# Exercise goal
Put every text line from the data below into a Markdown table with the columns Row and Line, numbering the rows and skipping blank lines. Leave the pictures out of the table.

# Dataset records
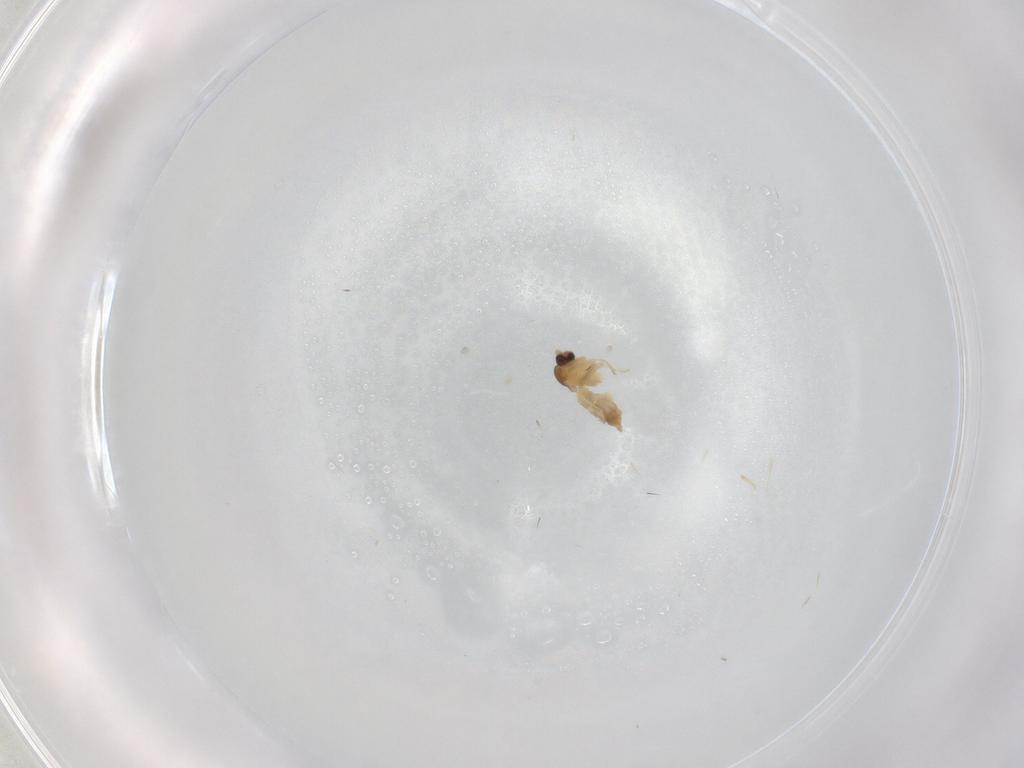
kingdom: Animalia
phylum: Arthropoda
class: Insecta
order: Diptera
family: Cecidomyiidae
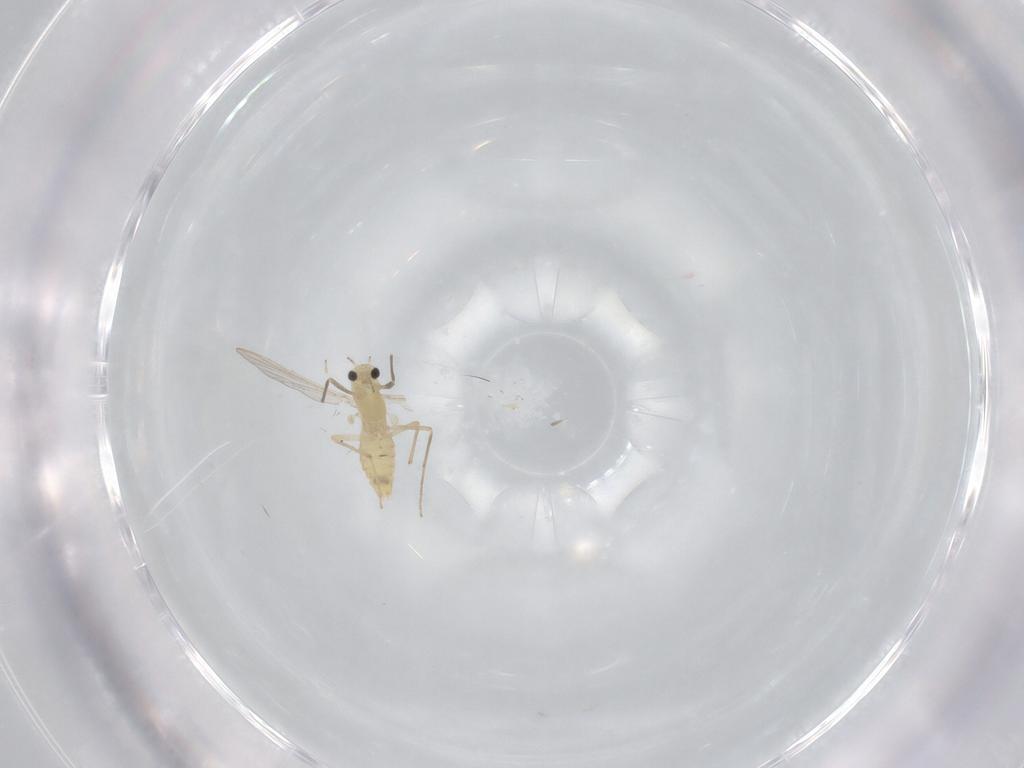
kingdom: Animalia
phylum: Arthropoda
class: Insecta
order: Diptera
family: Chironomidae
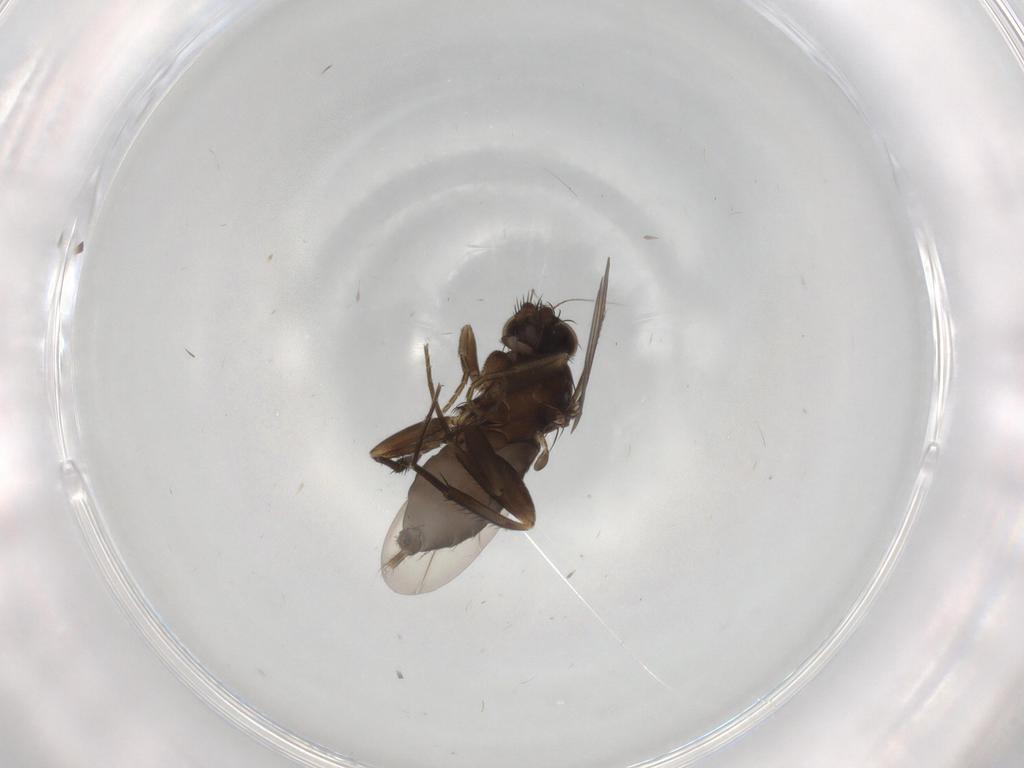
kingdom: Animalia
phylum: Arthropoda
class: Insecta
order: Diptera
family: Phoridae
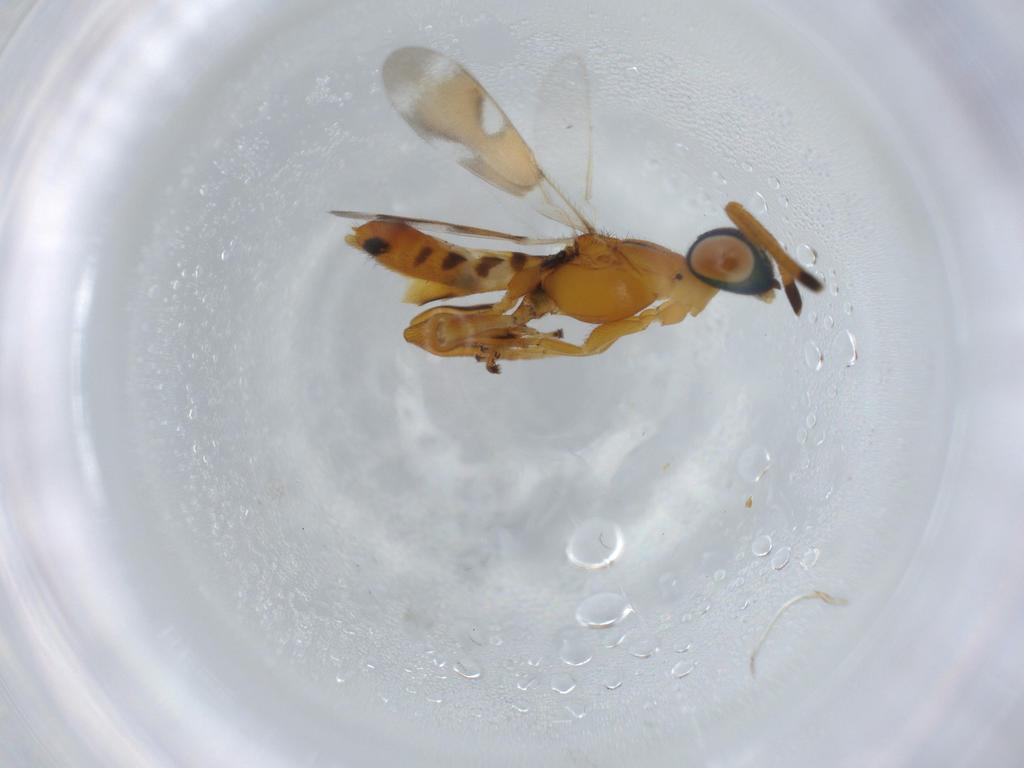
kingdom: Animalia
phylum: Arthropoda
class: Insecta
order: Hymenoptera
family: Eupelmidae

# Exercise result
| Row | Line |
|---|---|
| 1 | kingdom: Animalia |
| 2 | phylum: Arthropoda |
| 3 | class: Insecta |
| 4 | order: Diptera |
| 5 | family: Cecidomyiidae |
| 6 | kingdom: Animalia |
| 7 | phylum: Arthropoda |
| 8 | class: Insecta |
| 9 | order: Diptera |
| 10 | family: Chironomidae |
| 11 | kingdom: Animalia |
| 12 | phylum: Arthropoda |
| 13 | class: Insecta |
| 14 | order: Diptera |
| 15 | family: Phoridae |
| 16 | kingdom: Animalia |
| 17 | phylum: Arthropoda |
| 18 | class: Insecta |
| 19 | order: Hymenoptera |
| 20 | family: Eupelmidae |